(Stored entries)
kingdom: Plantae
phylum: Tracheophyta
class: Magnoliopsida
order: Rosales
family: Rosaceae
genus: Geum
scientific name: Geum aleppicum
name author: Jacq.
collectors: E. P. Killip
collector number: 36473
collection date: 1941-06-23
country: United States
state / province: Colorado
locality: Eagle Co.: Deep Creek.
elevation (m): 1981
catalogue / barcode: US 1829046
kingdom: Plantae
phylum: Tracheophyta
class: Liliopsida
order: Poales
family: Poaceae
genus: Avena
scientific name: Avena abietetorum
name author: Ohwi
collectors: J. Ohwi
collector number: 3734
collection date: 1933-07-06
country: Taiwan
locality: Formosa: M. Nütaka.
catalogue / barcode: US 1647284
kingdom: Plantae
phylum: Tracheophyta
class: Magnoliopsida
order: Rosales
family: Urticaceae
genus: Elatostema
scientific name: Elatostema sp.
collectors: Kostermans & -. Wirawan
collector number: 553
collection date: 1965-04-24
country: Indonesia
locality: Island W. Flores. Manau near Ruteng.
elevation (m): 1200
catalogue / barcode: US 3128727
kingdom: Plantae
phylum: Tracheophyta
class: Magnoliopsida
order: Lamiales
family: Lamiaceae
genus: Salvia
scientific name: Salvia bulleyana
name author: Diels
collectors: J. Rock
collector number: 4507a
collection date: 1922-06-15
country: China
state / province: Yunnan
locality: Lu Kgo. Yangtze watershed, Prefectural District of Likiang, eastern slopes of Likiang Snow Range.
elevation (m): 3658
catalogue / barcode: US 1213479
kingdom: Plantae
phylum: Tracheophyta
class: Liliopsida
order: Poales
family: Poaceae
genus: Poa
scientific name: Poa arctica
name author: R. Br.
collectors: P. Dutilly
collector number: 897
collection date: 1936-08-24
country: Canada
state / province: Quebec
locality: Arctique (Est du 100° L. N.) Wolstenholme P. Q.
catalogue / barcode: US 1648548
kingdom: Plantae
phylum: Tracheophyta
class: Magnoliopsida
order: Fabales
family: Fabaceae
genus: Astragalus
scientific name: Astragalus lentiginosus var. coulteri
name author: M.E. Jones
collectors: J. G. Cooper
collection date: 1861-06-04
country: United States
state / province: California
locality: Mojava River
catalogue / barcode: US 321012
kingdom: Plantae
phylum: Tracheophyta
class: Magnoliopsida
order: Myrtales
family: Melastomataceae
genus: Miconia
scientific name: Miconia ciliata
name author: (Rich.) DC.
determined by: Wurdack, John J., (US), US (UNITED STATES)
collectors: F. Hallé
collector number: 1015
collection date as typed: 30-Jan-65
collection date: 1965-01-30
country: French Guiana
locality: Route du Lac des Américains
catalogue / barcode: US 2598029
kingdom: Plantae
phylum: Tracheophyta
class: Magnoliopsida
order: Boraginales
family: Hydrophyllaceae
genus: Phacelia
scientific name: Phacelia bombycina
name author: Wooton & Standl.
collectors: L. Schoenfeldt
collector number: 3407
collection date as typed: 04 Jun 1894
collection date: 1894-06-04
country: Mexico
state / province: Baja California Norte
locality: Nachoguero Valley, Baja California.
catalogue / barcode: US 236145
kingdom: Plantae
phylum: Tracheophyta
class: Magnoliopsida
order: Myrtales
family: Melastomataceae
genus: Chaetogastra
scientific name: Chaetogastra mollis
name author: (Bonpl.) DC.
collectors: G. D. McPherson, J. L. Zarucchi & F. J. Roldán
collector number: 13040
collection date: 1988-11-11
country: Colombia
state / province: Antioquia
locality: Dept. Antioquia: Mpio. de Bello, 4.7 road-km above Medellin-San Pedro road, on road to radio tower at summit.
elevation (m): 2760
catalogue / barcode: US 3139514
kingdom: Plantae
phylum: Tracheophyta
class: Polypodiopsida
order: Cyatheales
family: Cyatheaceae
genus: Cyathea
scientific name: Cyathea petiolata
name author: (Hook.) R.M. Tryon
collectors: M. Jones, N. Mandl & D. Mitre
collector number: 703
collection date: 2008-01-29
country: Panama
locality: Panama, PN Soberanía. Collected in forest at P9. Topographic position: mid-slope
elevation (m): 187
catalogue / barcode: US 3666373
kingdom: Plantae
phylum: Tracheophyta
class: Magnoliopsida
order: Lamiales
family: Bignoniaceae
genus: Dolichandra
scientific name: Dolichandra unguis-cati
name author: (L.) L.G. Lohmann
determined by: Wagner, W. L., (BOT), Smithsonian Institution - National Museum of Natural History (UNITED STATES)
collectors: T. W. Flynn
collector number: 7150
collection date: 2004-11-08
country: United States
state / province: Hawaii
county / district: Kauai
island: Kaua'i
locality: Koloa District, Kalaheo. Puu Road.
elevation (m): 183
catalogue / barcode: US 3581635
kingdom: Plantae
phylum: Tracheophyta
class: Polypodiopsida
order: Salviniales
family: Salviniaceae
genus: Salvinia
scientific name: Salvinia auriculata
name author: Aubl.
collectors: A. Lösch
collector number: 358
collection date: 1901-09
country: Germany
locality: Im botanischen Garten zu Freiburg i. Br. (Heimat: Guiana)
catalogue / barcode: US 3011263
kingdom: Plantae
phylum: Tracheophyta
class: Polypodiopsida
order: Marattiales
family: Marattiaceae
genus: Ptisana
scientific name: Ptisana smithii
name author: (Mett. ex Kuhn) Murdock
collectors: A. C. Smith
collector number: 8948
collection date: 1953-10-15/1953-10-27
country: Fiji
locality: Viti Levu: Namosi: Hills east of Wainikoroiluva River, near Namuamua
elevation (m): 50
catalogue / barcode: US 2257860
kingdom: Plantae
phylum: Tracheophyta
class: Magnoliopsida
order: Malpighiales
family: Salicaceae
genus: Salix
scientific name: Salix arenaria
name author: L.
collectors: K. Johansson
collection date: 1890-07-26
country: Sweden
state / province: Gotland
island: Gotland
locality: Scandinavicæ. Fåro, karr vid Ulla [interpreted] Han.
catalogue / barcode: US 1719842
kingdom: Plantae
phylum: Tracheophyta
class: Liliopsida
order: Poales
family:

* WHAT IS ASKED *
Update the material by changing every "catalogue" to "catalog", and write out all the lines again with nothing else altered.

* SOLUTION FOR THIS PROBLEM *
kingdom: Plantae
phylum: Tracheophyta
class: Magnoliopsida
order: Rosales
family: Rosaceae
genus: Geum
scientific name: Geum aleppicum
name author: Jacq.
collectors: E. P. Killip
collector number: 36473
collection date: 1941-06-23
country: United States
state / province: Colorado
locality: Eagle Co.: Deep Creek.
elevation (m): 1981
catalog / barcode: US 1829046
kingdom: Plantae
phylum: Tracheophyta
class: Liliopsida
order: Poales
family: Poaceae
genus: Avena
scientific name: Avena abietetorum
name author: Ohwi
collectors: J. Ohwi
collector number: 3734
collection date: 1933-07-06
country: Taiwan
locality: Formosa: M. Nütaka.
catalog / barcode: US 1647284
kingdom: Plantae
phylum: Tracheophyta
class: Magnoliopsida
order: Rosales
family: Urticaceae
genus: Elatostema
scientific name: Elatostema sp.
collectors: Kostermans & -. Wirawan
collector number: 553
collection date: 1965-04-24
country: Indonesia
locality: Island W. Flores. Manau near Ruteng.
elevation (m): 1200
catalog / barcode: US 3128727
kingdom: Plantae
phylum: Tracheophyta
class: Magnoliopsida
order: Lamiales
family: Lamiaceae
genus: Salvia
scientific name: Salvia bulleyana
name author: Diels
collectors: J. Rock
collector number: 4507a
collection date: 1922-06-15
country: China
state / province: Yunnan
locality: Lu Kgo. Yangtze watershed, Prefectural District of Likiang, eastern slopes of Likiang Snow Range.
elevation (m): 3658
catalog / barcode: US 1213479
kingdom: Plantae
phylum: Tracheophyta
class: Liliopsida
order: Poales
family: Poaceae
genus: Poa
scientific name: Poa arctica
name author: R. Br.
collectors: P. Dutilly
collector number: 897
collection date: 1936-08-24
country: Canada
state / province: Quebec
locality: Arctique (Est du 100° L. N.) Wolstenholme P. Q.
catalog / barcode: US 1648548
kingdom: Plantae
phylum: Tracheophyta
class: Magnoliopsida
order: Fabales
family: Fabaceae
genus: Astragalus
scientific name: Astragalus lentiginosus var. coulteri
name author: M.E. Jones
collectors: J. G. Cooper
collection date: 1861-06-04
country: United States
state / province: California
locality: Mojava River
catalog / barcode: US 321012
kingdom: Plantae
phylum: Tracheophyta
class: Magnoliopsida
order: Myrtales
family: Melastomataceae
genus: Miconia
scientific name: Miconia ciliata
name author: (Rich.) DC.
determined by: Wurdack, John J., (US), US (UNITED STATES)
collectors: F. Hallé
collector number: 1015
collection date as typed: 30-Jan-65
collection date: 1965-01-30
country: French Guiana
locality: Route du Lac des Américains
catalog / barcode: US 2598029
kingdom: Plantae
phylum: Tracheophyta
class: Magnoliopsida
order: Boraginales
family: Hydrophyllaceae
genus: Phacelia
scientific name: Phacelia bombycina
name author: Wooton & Standl.
collectors: L. Schoenfeldt
collector number: 3407
collection date as typed: 04 Jun 1894
collection date: 1894-06-04
country: Mexico
state / province: Baja California Norte
locality: Nachoguero Valley, Baja California.
catalog / barcode: US 236145
kingdom: Plantae
phylum: Tracheophyta
class: Magnoliopsida
order: Myrtales
family: Melastomataceae
genus: Chaetogastra
scientific name: Chaetogastra mollis
name author: (Bonpl.) DC.
collectors: G. D. McPherson, J. L. Zarucchi & F. J. Roldán
collector number: 13040
collection date: 1988-11-11
country: Colombia
state / province: Antioquia
locality: Dept. Antioquia: Mpio. de Bello, 4.7 road-km above Medellin-San Pedro road, on road to radio tower at summit.
elevation (m): 2760
catalog / barcode: US 3139514
kingdom: Plantae
phylum: Tracheophyta
class: Polypodiopsida
order: Cyatheales
family: Cyatheaceae
genus: Cyathea
scientific name: Cyathea petiolata
name author: (Hook.) R.M. Tryon
collectors: M. Jones, N. Mandl & D. Mitre
collector number: 703
collection date: 2008-01-29
country: Panama
locality: Panama, PN Soberanía. Collected in forest at P9. Topographic position: mid-slope
elevation (m): 187
catalog / barcode: US 3666373
kingdom: Plantae
phylum: Tracheophyta
class: Magnoliopsida
order: Lamiales
family: Bignoniaceae
genus: Dolichandra
scientific name: Dolichandra unguis-cati
name author: (L.) L.G. Lohmann
determined by: Wagner, W. L., (BOT), Smithsonian Institution - National Museum of Natural History (UNITED STATES)
collectors: T. W. Flynn
collector number: 7150
collection date: 2004-11-08
country: United States
state / province: Hawaii
county / district: Kauai
island: Kaua'i
locality: Koloa District, Kalaheo. Puu Road.
elevation (m): 183
catalog / barcode: US 3581635
kingdom: Plantae
phylum: Tracheophyta
class: Polypodiopsida
order: Salviniales
family: Salviniaceae
genus: Salvinia
scientific name: Salvinia auriculata
name author: Aubl.
collectors: A. Lösch
collector number: 358
collection date: 1901-09
country: Germany
locality: Im botanischen Garten zu Freiburg i. Br. (Heimat: Guiana)
catalog / barcode: US 3011263
kingdom: Plantae
phylum: Tracheophyta
class: Polypodiopsida
order: Marattiales
family: Marattiaceae
genus: Ptisana
scientific name: Ptisana smithii
name author: (Mett. ex Kuhn) Murdock
collectors: A. C. Smith
collector number: 8948
collection date: 1953-10-15/1953-10-27
country: Fiji
locality: Viti Levu: Namosi: Hills east of Wainikoroiluva River, near Namuamua
elevation (m): 50
catalog / barcode: US 2257860
kingdom: Plantae
phylum: Tracheophyta
class: Magnoliopsida
order: Malpighiales
family: Salicaceae
genus: Salix
scientific name: Salix arenaria
name author: L.
collectors: K. Johansson
collection date: 1890-07-26
country: Sweden
state / province: Gotland
island: Gotland
locality: Scandinavicæ. Fåro, karr vid Ulla [interpreted] Han.
catalog / barcode: US 1719842
kingdom: Plantae
phylum: Tracheophyta
class: Liliopsida
order: Poales
family:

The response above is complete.